■ **Prompt A**
Answer these from the article on capping hospital payments:
(i) At what percentage of Medicare rates would the cap on payments to health care providers be set?
(ii) Who is the executive director of the Group Insurance Commission?
(iii) How much a year are the proposed caps on hospital payments expected to save?
■ **Prompt B**
Reproduce the part of the article on capping hospital payments, starting with "The goal, she" and going on through "others, Herman said.", copied word for word.

(Given text)

The state agency that spends more than $2 billion a year to provide health coverage to 436,000 public employees, retirees, and their families is pushing changes that would allow it to slash what it pays the most expensive hospitals, a drastic move to try to rein in health care costs.
The Group Insurance Commission voted unanimously last week to support capping its payments to health care providers at 160 percent of the rates paid by Medicare, the federal government’s insurance program for seniors.
Administration officials said Monday that they plan to include the measure in Governor Charlie Baker’s annual budget proposal, which is due Wednesday.
The budget, covering the fiscal year beginning July 1, is subject to change as it works its way through the Legislature. Still, the proposed change is already rattling the hospital industry, which opposes government rate-setting. Some of Massachusetts’ highest-priced and most prestigious teaching hospitals would see a pay cut.
Other hospitals that are paid close to or below average would see little or no change.
The measure targets a longstanding phenomenon in Massachusetts health care: Some hospitals — those that tend to have significant market power — are paid more than others for providing the same services.
“Despite valiant efforts, prices in Massachusetts continue to grow at an unsustainable rate, and the gap between providers has widened,” said Dr. Roberta Herman, executive director of the Group Insurance Commission, or GIC. “Something is required to mitigate that.”
Funded by taxpayers, the GIC is the biggest purchaser of health insurance in the state and has been a leader in trying to contain medical inflation.
If unchecked, the agency’s costs could climb 10.2 percent in the next fiscal year, Herman said.
The goal, she said, is to implement changes such as higher deductibles and new plan designs to keep spending increases to 3.6 percent, in line with a state target for controlling medical costs.
The proposed caps on hospital payments are expected to save $50 million to $100 million a year. The limits would hit a “really small number of providers who are at the high end” of the pay scale, such as Partners HealthCare, UMass Memorial Health Care, Dana-Farber Cancer Institute, and others, Herman said.
“We feel that with so much taxpayer money involved — the GIC does cover all state employees and many thousands of municipal employees — it would be appropriate for some intervention with prices,” said Melvin Kleckner, Brookline’s town administrator and a member of the GIC board.

(End Given text)
(Data)

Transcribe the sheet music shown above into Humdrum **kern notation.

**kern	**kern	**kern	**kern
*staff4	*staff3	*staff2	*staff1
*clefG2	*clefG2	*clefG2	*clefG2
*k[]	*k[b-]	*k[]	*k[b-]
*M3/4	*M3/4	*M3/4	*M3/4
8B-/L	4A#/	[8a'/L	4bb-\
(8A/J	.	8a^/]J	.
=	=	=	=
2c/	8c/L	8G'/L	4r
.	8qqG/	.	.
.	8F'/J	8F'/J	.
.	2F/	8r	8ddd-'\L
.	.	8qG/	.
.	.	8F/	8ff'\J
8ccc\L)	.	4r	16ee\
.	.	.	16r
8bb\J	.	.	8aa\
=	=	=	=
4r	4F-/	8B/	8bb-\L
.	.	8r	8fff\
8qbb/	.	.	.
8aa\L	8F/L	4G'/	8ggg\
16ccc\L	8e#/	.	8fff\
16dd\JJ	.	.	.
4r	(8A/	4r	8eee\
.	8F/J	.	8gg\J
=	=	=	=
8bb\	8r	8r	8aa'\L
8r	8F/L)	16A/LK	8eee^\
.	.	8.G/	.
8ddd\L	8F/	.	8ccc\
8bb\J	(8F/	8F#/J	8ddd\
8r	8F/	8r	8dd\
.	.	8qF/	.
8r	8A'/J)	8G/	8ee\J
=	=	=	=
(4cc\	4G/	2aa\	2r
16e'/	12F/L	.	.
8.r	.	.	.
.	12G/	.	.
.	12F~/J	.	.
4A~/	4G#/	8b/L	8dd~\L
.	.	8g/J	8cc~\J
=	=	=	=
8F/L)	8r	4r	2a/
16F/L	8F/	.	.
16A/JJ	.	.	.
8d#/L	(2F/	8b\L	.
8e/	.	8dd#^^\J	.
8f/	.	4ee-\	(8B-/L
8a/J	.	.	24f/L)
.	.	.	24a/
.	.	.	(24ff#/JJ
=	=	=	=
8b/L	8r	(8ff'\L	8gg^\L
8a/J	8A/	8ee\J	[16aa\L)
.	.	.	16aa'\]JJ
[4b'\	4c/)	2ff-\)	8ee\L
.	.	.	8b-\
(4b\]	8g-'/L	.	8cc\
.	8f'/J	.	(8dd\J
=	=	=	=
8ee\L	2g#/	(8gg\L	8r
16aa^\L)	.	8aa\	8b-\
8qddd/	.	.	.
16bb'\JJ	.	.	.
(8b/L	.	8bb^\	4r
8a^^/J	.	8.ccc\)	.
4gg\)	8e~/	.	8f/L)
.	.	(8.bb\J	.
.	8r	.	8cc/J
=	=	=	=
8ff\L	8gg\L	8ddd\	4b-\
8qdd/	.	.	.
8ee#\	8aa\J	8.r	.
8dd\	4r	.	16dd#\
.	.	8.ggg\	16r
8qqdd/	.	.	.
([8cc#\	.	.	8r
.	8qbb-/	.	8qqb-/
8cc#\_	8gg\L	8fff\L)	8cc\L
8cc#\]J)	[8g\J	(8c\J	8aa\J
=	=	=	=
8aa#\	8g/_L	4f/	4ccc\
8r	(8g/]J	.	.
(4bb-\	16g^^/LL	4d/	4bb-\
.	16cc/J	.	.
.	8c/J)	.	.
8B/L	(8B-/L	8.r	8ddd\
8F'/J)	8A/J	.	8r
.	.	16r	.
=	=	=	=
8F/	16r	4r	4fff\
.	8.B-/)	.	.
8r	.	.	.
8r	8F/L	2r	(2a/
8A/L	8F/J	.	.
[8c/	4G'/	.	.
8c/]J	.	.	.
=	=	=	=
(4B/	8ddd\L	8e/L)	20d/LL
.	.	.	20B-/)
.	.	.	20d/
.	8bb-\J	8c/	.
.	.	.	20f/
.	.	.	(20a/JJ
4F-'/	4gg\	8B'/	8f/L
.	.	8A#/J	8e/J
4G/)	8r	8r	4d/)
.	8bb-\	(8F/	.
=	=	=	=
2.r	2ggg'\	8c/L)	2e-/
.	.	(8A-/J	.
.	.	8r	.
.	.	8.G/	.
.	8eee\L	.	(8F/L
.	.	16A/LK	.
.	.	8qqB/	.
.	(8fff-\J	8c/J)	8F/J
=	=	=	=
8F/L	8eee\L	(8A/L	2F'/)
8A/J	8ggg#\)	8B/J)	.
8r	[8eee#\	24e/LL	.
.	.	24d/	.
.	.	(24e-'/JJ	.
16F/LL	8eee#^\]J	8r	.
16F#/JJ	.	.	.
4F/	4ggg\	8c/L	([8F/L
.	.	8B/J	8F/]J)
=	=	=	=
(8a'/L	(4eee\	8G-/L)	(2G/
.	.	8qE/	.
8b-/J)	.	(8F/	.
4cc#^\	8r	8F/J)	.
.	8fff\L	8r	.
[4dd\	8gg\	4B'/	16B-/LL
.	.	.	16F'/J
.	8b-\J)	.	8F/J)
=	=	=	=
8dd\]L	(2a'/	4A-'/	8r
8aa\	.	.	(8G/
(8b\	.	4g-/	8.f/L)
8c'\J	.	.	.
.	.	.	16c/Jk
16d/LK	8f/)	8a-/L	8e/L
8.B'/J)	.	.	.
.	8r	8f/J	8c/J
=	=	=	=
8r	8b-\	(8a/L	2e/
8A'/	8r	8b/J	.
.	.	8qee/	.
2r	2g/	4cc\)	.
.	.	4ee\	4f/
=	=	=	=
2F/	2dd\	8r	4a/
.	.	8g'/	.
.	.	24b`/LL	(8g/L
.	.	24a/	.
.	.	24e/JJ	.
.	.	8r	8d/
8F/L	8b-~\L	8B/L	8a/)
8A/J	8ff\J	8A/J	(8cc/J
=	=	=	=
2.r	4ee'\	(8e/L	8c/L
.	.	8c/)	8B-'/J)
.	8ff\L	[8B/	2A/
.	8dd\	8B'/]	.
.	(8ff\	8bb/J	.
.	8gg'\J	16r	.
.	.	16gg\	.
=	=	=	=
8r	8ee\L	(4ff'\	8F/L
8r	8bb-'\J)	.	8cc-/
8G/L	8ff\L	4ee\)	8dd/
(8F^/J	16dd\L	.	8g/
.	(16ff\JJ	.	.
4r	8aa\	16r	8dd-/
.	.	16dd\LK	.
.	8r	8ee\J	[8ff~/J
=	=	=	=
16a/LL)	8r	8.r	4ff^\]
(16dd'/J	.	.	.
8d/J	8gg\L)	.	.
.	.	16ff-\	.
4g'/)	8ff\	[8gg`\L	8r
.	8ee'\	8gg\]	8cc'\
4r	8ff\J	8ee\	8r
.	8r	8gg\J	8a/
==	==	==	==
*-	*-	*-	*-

(End Data)

■ **Result A**
(i) 160 percent
(ii) Dr. Roberta Herman
(iii) $50 million to $100 million

■ **Result B**
The goal, she said, is to implement changes such as higher deductibles and new plan designs to keep spending increases to 3.6 percent, in line with a state target for controlling medical costs.
The proposed caps on hospital payments are expected to save $50 million to $100 million a year. The limits would hit a “really small number of providers who are at the high end” of the pay scale, such as Partners HealthCare, UMass Memorial Health Care, Dana-Farber Cancer Institute, and others, Herman said.